Livorno, Italy

The city of Livorno takes origin from a castle that was given as a feud to local noblemen.

Because of the victory of Pisa on Livorno in the Meloria battle occurred on 1284, the inhabitants of Livorno were obliged to subdue to the Pisans.

Later Pisan equipped Livorno with an efficient harbour when Pisan harbour started to collapse and they strenthened Livorno by fortified structures.

For a short time Livorno passed from Pisans to people from Genoa and in 1421 it was sold to the Florentine Republic becaming, the most important Tuscan harbour, under Cosimo I Medici's Gran Dukedom.
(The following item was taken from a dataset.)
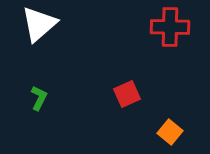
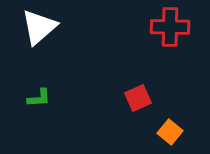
white triangle: moved 3 px down
red square: moved 11 px right, 4 px down
green L-shape: rotated 60 degrees clockwise
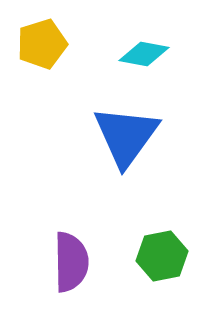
In 1575 Francesco I Medici, Cosimo I Medici's successor, it was started the enlargement of the harbour of Livorno and a complete restoring of the built-up area. The project of the urban plan was charged to Bernardo Buontalenti (1536-1608).

Works continued for a long time till Ferdinando I Medici decided to transform a part of the city into a great fortrees, named "New Fortrees".

In less than a century Livorno turned in an important Tuscan city for an increasing number of citizens and the main harbour in the Tyrrhenian Sea, gaining recognition in all Mediterranean Sea, and as an important slipway for English and Duch trades between Europe and Orient.

In 1629 the city expanded towards northern coast by using of Venetian building techniques: from here the name of the new built district, New Venetia.

Occupied by French army in 1795, Livorno was added to Napoleonic Empire until 1814.

In the first half of nineteenth century a great population increase determined an enlargment of the urban settlement towards the northen and southern boards.

In 1860 Livorno was added to the Reign of Italy by the King Vittorio Emanuele II of Savoia.

Among the most important monuments to see in Livorno we point out here the Duomo (Cathedral), the monumento dei Quattro Mori (monument of Four Moors), the Fortezza (Fortrees), the Torre del Fanale (Tower of the Lighthouse), the Villa Fabbricotti (Fabbricotti Villa) and the Accademia Navale (Naval College) borned in 1881.

Livorno is the birth city of Carlo Bini (1806-1842), the famous writer whose Giuseppe Mazzini entrusted the diffusion of the program about the "Giovine Italia" in Tuscany, that was a Republican secret association.

Among the most interesting celebrations taking place in Livorno we point out here the traditional show, known as "Effetto Venezia" (Venetian Effect), periodically taking place between July and August in the eighteenth-century district named New Venetia.